Alors que la propagande occidentale cherche souvent à opposer l’Iran aux Juifs dans une lecture binaire et manichéenne du monde, la réalité historique et humaine est bien plus complexe, riche et révélatrice. En Iran, des soldats juifs servent dans l’armée nationale. En Iran, des synagogues vivent encore, des rabbins exercent leur ministère et des communautés juives participent activement à la vie du pays. En Iran, des Juifs prient… en paix.
La présence juive en Iran remonte à plus de 3000 ans, bien avant l’avènement de l’Islam. Selon les traditions historiques et religieuses, des Juifs furent déportés vers la Perse à l’époque de Nabuchodonosor II, puis trouvèrent une forme de salut sous Cyrus le Grand, empereur perse, qui leur permit de retourner reconstruire le Temple de Jérusalem. Mais beaucoup choisirent de rester. Ce sont leurs descendants qui, aujourd’hui encore, vivent à Ispahan, Shiraz ou Téhéran. Ce lien historique inscrit les Juifs d’Iran dans une dimension identitaire profonde, enracinée dans le sol perse. Ils ne sont ni étrangers, ni tolérés : ils sont iraniens, tout simplement. Et pour certains, profondément patriotes.
Une communauté intégrée et protégée
Contrairement à la propagande répandue par certains médias occidentaux qui présentent l’Iran comme une terre d’intolérance, la Constitution iranienne reconnaît officiellement le judaïsme comme l’une des religions monothéistes protégées. Les Juifs disposent de leurs synagogues, de leurs écoles, de leurs lieux de vie communautaires. Ils ont même un siège réservé au Parlement (le Majlis), depuis la Révolution islamique de 1979. Le Rabbin Yehuda Gerami, chef spirituel de la communauté juive d’Iran, a publiquement affirmé que les Juifs d’Iran vivent librement et en sécurité, à l’abri des actes antisémites fréquents en Europe ou aux États-Unis. Ces paroles, qui vont à l’encontre du récit dominant, sont systématiquement ignorées par les médias occidentaux.

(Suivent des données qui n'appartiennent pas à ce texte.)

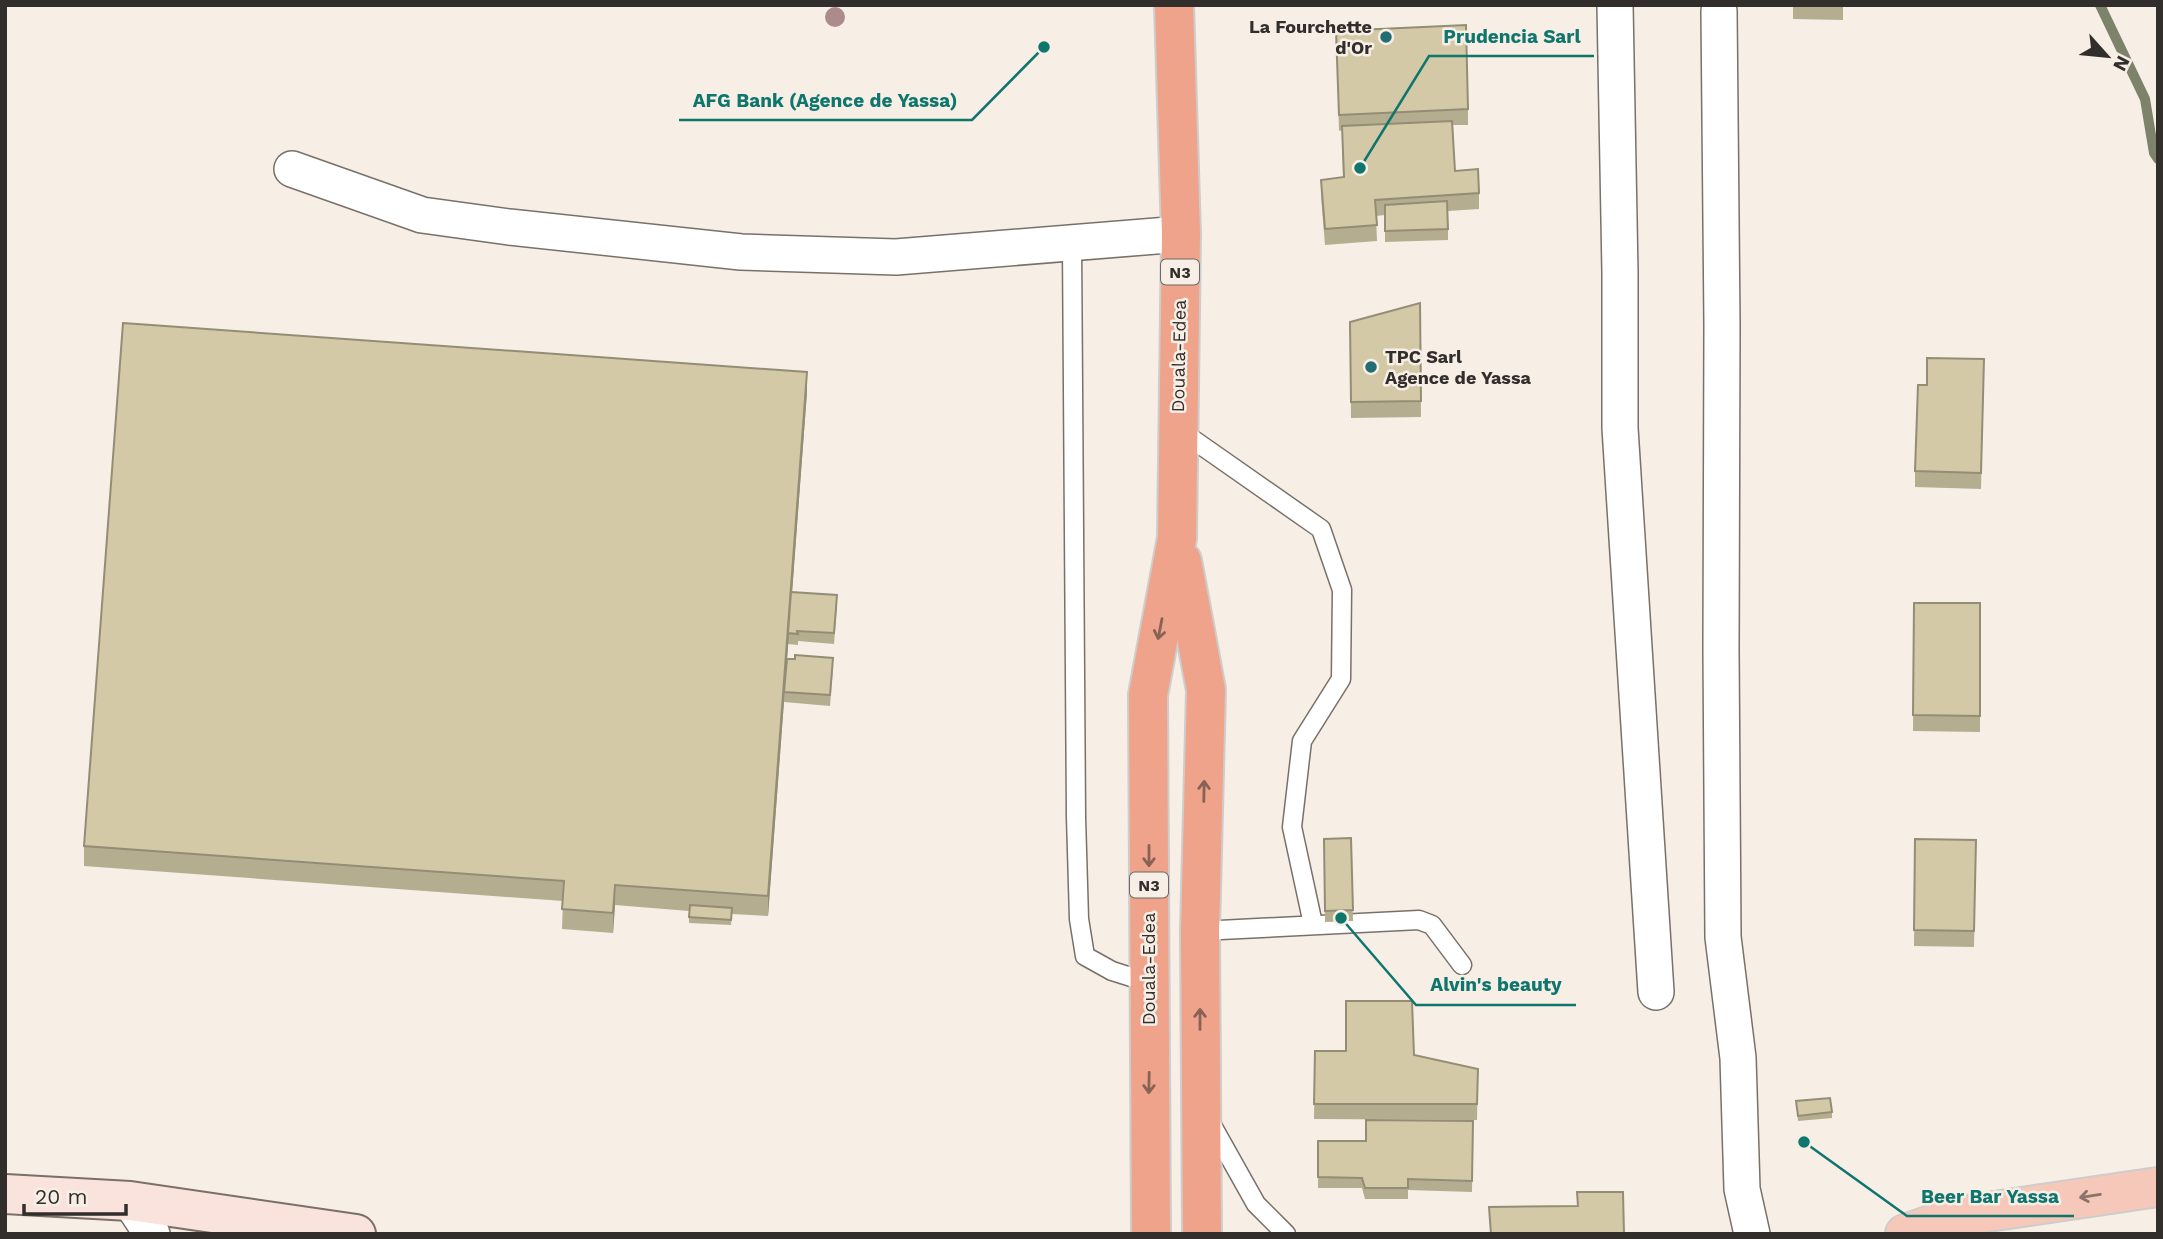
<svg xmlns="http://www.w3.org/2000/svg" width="2163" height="1239" font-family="'Work Sans',sans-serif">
<rect width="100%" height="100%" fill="#f7eee6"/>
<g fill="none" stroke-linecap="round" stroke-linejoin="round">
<polyline stroke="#7d826b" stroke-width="10" points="2100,5 2145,99 2154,153 2158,159"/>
<g stroke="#787169" stroke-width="21">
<g id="lane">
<polyline points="1072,244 1076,817 1079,919 1085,956 1112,971 1150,983"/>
<polyline points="1178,429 1321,529 1342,590 1341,679 1302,741 1292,827 1313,924"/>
<polyline points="1200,931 1419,920 1432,925 1462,965"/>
<polyline points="1210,1122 1256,1204 1286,1234"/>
</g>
</g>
<g stroke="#787169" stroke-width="38">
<g id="street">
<polyline points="1615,5 1620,273 1620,428 1656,992"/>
<polyline points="1719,11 1722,325 1721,650 1723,937 1738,1058 1742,1189 1752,1234"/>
<polyline points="292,169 422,215 509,227 741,252 896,257 1181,234"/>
<polyline points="130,1201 152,1234"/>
</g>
</g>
<g stroke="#787169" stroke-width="42">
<polyline id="secondary" points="5,1194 130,1201 356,1234"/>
</g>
<g stroke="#cecdcc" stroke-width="42">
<polyline id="primary" points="1905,1234 1954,1217 2158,1187"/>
</g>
<g stroke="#cecdcc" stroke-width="42">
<g id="highway">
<polyline points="1182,561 1206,690 1200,931 1202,1234"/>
<polyline points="1151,1234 1148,695 1177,538 1181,234 1174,5"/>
</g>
</g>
<use href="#lane" stroke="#fff" stroke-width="18"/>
<use href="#street" stroke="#fff" stroke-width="35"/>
<use href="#secondary" stroke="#fae3dc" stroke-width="38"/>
<use href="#primary" stroke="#f5c8b9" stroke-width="38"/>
<use href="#highway" stroke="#efa38a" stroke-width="38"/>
</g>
<circle fill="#ad8b8c" cx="835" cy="17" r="10"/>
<g fill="#b5ad90">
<polygon points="1793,5 1843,5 1843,20 1793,19"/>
<polygon points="1336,31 1468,109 1468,125 1453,125 1455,171 1479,193 1479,209 1448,211 1448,240 1385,242 1385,215 1376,216 1377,241 1325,245 1321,196 1321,180 1343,177 1342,130 1339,131"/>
<polygon points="1420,303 1421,417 1351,418 1350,322"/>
<polygon points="1984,375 1981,489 1915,487 1915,471"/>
<polygon points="807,392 792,592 837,606 834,644 798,641 798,645 788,644 788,643 787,659 833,668 830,706 784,702 768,916 732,914 731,925 689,923 689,911 615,905 613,933 562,929 563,901 84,866 84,846"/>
<polygon points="1914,603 1980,603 1980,732 1913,731"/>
<polygon points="1351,838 1353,921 1325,922 1324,839"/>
<polygon points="1915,839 1976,840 1974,947 1914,946"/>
<polygon points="1315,1051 1346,1051 1414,1055 1478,1069 1477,1120 1314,1119"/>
<polygon points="1796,1101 1832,1112 1832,1118 1798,1121"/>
<polygon points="1473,1121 1472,1192 1408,1190 1408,1199 1365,1199 1362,1188 1318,1188 1318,1141 1366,1141"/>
</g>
<g fill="#948d75">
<polygon points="807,372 807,392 768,916 768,896"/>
<polygon points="615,885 615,905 613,933 613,913"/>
</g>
<g fill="#d3c9a7" stroke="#948d75" stroke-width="2">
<polygon points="1466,25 1468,109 1339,115 1336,31"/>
<polygon points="1452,121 1455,171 1478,169 1479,193 1375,200 1377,225 1325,229 1321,180 1344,177 1342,126"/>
<polygon points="1447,201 1448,229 1385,231 1385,205"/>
<polygon points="1420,303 1421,401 1351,402 1350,322"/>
<polygon points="123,323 807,372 768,896 615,885 613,913 562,909 564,881 84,846"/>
<polygon points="1927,358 1984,359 1981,473 1915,471 1918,385 1927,385"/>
<polygon points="791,592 837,595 834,633 797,631 798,634 788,633"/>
<polygon points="1914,603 1980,603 1980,716 1913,715"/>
<polygon points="795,655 833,658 830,695 784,692 787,659 795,659"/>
<polygon points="1351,838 1353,910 1325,911 1324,839"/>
<polygon points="1915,839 1976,840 1974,931 1914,930"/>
<polygon points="690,905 732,908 731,920 689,917"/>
<polygon points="1346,1001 1412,1001 1414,1055 1478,1069 1477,1104 1314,1104 1315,1051 1346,1051"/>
<polygon points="1830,1098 1832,1112 1798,1116 1796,1101"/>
<polygon points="1366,1120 1473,1121 1472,1181 1408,1179 1408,1188 1365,1188 1362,1178 1318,1177 1318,1141 1366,1141"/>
<polygon points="1577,1192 1623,1192 1624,1234 1491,1234 1489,1207 1578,1206"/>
</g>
<defs><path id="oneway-shaft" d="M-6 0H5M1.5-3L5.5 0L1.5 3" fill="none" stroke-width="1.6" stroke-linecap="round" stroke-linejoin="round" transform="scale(1.75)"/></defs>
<g stroke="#876356">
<use href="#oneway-shaft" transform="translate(1160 629) rotate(101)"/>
<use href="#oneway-shaft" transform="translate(1204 791) rotate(-89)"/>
<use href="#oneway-shaft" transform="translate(1149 856) rotate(90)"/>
<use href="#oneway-shaft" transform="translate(1200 1019) rotate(-90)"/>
<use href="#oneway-shaft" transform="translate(1149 1083) rotate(91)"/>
</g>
<use stroke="#8a736b" href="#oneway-shaft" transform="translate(2090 1196) rotate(171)"/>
<g fill="#236e74" stroke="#f7eee6" stroke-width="2.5">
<circle cx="1386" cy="37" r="7"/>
<circle cx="1371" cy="367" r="7"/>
</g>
<g text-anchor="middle" stroke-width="5" stroke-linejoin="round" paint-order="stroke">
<g fill="#f7eee6" stroke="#6d6863" stroke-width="2">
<rect x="1161" y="259.5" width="38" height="25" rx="5"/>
<rect x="1130" y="872.5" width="38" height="25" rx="5"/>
</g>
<g font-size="16" font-weight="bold" fill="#322e2b">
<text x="1180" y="278">N3</text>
<text x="1149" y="891">N3</text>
</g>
<g font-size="18" font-weight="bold" fill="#322e2b" stroke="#f7eee6" text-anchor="end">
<text x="1372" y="33">La Fourchette<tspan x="1372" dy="21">d'Or</tspan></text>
<text x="1385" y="363" text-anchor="start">TPC Sarl<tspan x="1385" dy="21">Agence de Yassa</tspan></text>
</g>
<g font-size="18" fill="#322e2b" stroke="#f7eee6">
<text transform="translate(1179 356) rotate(-89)" y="6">Douala-Edea</text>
<text transform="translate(1149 969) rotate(-90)" y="6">Douala-Edea</text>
</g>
</g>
<path fill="none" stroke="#0f766e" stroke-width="2.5" d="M1360 168L1429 56H1594M1044 47L972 120H679M1341 918L1416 1005H1576M1804 1142L1907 1216H2074"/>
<g fill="#0f766e" stroke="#f7eee6" stroke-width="2.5">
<circle cx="1360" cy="168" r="7"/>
<circle cx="1044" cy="47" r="7"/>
<circle cx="1341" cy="918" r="7"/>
<circle cx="1804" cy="1142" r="7"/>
</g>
<g font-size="19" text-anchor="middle" font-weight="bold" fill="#0f766e" stroke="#f7eee6" stroke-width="5" stroke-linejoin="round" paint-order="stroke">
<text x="1512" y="43">Prudencia Sarl</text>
<text x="825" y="107">AFG Bank (Agence de Yassa)</text>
<text x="1496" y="991">Alvin's beauty</text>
<text x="1990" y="1203">Beer Bar Yassa</text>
</g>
<rect width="2163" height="1239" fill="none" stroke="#322e2b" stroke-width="14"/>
<g transform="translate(2107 56) rotate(117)" stroke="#f7eee6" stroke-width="5" paint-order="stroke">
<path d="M0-5L12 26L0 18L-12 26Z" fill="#322e2b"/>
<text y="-10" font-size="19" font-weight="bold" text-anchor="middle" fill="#322e2b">N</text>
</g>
<path d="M24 1204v10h102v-10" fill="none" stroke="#322e2b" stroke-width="3.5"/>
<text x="35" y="1204" font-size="21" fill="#322e2b" stroke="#f7eee6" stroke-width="5" paint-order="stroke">20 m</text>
</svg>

Des soldats juifs dans l’armée iranienne
C’est peut-être l’information la plus étonnante pour qui regarde l’Iran avec des lunettes idéologiques : depuis 1980, des citoyens iraniens juifs servent dans les forces armées iraniennes. Ce fait, vérifiable et documenté, renverse l’image caricaturale d’un Iran « antisémite ». Il ne s’agit pas d’une exception. C’est une réalité structurelle. L’État iranien ne fait pas de distinction entre ses citoyens lorsqu’il s’agit de défendre la souveraineté nationale. Et parmi ces soldats, certains sont tombés lors de la guerre Iran-Irak, honorés comme martyrs par la République islamique. Leur nom est gravé sur des monuments commémoratifs. La fidélité des Juifs d’Iran à leur pays est ainsi un acte d’adhésion volontaire, un témoignage silencieux de loyauté envers une patrie qui les reconnaît.

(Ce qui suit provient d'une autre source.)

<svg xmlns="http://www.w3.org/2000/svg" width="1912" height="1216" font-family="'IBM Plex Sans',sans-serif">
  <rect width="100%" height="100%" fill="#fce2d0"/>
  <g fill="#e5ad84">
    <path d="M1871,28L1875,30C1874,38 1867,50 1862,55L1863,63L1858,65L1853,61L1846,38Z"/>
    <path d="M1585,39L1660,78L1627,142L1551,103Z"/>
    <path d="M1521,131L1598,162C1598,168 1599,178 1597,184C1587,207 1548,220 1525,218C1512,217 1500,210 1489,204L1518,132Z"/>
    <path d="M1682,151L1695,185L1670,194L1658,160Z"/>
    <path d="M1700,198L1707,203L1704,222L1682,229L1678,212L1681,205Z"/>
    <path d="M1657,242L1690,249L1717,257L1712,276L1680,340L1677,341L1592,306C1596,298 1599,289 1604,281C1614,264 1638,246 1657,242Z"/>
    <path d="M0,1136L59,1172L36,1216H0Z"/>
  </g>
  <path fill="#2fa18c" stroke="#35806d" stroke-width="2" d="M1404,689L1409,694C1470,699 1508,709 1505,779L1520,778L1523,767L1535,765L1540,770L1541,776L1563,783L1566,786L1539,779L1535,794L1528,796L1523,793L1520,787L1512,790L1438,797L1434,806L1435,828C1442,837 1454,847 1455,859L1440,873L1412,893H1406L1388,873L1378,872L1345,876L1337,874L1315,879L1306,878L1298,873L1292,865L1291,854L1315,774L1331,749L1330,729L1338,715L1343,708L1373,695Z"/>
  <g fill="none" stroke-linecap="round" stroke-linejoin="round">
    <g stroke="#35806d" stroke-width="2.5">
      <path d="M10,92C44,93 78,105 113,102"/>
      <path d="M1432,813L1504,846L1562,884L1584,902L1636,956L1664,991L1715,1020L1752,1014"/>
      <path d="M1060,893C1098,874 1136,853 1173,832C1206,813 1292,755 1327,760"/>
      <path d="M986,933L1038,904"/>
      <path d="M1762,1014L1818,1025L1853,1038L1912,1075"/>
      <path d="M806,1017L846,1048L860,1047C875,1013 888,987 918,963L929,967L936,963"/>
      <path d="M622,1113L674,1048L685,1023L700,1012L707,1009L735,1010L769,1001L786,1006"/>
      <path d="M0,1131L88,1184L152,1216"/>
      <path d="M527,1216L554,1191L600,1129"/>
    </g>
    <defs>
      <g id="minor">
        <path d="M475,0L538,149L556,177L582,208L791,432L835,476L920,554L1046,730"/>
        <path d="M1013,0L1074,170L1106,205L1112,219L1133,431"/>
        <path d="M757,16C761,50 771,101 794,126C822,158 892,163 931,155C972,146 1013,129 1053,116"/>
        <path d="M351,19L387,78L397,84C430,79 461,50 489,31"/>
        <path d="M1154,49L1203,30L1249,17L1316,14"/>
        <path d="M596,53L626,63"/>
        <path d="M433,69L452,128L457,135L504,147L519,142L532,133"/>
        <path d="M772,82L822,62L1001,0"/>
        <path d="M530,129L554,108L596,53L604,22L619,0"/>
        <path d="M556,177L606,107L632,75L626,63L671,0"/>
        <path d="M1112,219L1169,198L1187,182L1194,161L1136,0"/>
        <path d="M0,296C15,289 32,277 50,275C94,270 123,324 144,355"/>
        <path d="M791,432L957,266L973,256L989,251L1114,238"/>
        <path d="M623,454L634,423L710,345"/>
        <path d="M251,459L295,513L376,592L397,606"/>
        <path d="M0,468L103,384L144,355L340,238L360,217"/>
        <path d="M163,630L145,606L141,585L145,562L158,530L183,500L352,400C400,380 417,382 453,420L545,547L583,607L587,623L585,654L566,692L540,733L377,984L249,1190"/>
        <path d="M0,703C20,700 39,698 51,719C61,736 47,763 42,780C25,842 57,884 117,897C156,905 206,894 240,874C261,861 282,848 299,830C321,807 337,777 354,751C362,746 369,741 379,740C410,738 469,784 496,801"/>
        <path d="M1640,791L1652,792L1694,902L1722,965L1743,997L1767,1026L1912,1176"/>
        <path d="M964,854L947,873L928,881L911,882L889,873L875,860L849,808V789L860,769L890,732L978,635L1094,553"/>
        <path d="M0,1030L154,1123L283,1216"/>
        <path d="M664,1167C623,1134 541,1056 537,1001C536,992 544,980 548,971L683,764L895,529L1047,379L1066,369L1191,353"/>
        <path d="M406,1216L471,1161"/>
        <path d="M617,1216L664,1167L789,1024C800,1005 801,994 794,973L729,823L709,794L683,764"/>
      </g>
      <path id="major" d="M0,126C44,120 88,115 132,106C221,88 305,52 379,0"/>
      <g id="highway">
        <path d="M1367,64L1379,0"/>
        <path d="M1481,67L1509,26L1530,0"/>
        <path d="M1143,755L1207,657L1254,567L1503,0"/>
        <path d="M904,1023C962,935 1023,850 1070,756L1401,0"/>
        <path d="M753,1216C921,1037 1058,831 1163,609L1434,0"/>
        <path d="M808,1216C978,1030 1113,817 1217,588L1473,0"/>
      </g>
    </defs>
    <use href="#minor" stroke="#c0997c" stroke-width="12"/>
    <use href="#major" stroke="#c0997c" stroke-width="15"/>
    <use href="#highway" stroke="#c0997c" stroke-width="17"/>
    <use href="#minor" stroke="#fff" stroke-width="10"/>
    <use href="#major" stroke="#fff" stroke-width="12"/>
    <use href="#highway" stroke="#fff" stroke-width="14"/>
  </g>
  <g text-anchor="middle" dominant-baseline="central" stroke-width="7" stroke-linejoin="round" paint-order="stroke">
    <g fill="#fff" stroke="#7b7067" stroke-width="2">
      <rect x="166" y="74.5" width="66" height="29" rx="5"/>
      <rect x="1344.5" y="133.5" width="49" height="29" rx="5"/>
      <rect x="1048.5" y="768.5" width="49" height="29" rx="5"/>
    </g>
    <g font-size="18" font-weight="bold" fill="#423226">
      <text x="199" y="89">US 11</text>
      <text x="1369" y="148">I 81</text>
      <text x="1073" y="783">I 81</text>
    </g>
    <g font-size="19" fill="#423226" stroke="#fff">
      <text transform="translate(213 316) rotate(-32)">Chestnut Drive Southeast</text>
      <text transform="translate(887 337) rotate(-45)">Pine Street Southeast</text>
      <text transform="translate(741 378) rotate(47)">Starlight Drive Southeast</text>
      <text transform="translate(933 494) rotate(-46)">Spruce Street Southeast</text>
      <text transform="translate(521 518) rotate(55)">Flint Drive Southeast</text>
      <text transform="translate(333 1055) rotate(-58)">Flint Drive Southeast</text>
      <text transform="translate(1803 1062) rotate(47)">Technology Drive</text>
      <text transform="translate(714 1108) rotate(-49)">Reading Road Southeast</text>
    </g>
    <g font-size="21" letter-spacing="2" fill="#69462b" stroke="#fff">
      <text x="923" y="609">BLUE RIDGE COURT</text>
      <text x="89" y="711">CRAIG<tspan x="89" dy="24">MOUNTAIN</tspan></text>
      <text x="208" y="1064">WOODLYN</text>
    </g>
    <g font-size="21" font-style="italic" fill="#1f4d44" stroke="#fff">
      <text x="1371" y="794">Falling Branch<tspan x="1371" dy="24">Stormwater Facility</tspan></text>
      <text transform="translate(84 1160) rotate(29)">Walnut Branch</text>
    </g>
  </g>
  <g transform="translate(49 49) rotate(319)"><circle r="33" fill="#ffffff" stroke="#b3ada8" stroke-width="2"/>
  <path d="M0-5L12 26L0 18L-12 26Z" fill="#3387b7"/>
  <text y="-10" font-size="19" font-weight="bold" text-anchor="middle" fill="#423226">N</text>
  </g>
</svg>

Antisionisme n’est pas antisémitisme
Il est impératif de rappeler une distinction essentielle, souvent effacée par les discours dominants : l’opposition de l’Iran à l’État d’Israël n’est pas une haine des Juifs, mais une position géopolitique contre le sionisme – ce projet politique ayant conduit à l’occupation de la Palestine historique et à l’expulsion de ses habitants. L’Iran soutient la cause palestinienne, comme l’ont fait nombre de Juifs antisionistes à travers le monde, y compris dans les rangs de Neturei Karta, ces rabbins juifs orthodoxes qui rejettent la création d’un État juif en Palestine avant la venue du Messie. L’Iran les a d’ailleurs reçus à plusieurs reprises.
Le discours occidental amalgame sciemment toute critique d’Israël à de l’antisémitisme, réduisant ainsi au silence les peuples et les voix qui contestent une injustice, sans pour autant rejeter un peuple ou une foi.
Une leçon pour le monde
Ce que nous enseigne l’histoire des Juifs d’Iran, c’est que l’identité multiple n’est pas un problème, mais une richesse. Qu’un Juif puisse être patriote, que l’Iran n’est pas un monstre, que l’Occident n’a pas le monopole des droits humains. C’est aussi une invitation à reconsidérer nos idées reçues sur les peuples, les cultures et les croyances. Aujourd’hui, l’existence de soldats juifs dans l’armée iranienne nous renvoie à cette vérité dérangeante pour certains : le vivre-ensemble est possible, même dans un contexte tendu, même là où l’on prétend qu’il ne peut exister. Ce que l’Iran montre au monde, malgré ses défauts, c’est qu’il est possible d’être une République islamique, de défendre la cause palestinienne et de protéger les droits de ses citoyens juifs. Une leçon dont beaucoup de pays dits « démocratiques » feraient bien de s’inspirer.